# [UIT TE VOEREN OPDRACHT]
Schrijf de regels uit de lijst hieronder letterlijk over, van de regel met "Suscribite a nuestro newsletter" tot en met de regel met "Olvidé mi contraseña".

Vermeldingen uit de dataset
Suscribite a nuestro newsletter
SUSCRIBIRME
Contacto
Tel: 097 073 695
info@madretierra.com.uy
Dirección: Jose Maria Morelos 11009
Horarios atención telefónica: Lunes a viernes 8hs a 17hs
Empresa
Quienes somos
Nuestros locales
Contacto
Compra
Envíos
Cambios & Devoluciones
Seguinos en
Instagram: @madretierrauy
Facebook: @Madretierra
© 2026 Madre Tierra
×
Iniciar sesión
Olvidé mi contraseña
---
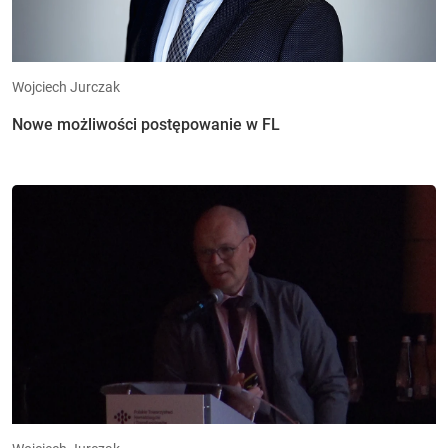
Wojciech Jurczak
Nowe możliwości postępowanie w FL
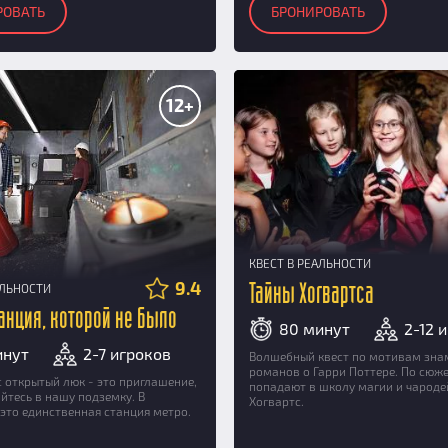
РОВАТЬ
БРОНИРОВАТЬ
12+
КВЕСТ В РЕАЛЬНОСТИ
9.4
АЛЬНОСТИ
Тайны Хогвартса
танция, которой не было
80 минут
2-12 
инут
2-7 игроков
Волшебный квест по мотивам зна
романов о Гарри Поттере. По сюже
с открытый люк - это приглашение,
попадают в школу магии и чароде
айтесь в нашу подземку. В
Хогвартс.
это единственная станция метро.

# [ANTWOORD]
Suscribite a nuestro newsletter
SUSCRIBIRME
Contacto
Tel: 097 073 695
info@madretierra.com.uy
Dirección: Jose Maria Morelos 11009
Horarios atención telefónica: Lunes a viernes 8hs a 17hs
Empresa
Quienes somos
Nuestros locales
Contacto
Compra
Envíos
Cambios & Devoluciones
Seguinos en
Instagram: @madretierrauy
Facebook: @Madretierra
© 2026 Madre Tierra
×
Iniciar sesión
Olvidé mi contraseña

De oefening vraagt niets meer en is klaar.